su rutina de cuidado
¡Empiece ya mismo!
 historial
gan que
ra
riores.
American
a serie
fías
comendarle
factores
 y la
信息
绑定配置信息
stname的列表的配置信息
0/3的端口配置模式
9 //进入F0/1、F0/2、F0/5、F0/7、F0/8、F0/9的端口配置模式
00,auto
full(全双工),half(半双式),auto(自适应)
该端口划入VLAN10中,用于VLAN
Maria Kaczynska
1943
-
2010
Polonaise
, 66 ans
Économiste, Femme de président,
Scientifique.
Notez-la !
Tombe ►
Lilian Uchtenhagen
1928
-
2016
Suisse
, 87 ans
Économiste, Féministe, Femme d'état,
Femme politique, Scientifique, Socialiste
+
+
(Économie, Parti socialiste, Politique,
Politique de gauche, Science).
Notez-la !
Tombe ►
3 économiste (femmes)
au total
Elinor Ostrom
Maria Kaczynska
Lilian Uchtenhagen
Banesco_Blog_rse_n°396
+++
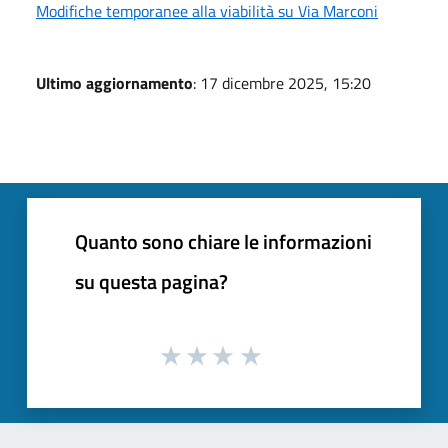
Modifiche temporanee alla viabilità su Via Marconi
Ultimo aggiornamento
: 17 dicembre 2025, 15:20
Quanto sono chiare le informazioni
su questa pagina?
+++
What is expected
The required output is every line above that contains the string "Scientifique".

Exercise response
Scientifique.
Femme politique, Scientifique, Socialiste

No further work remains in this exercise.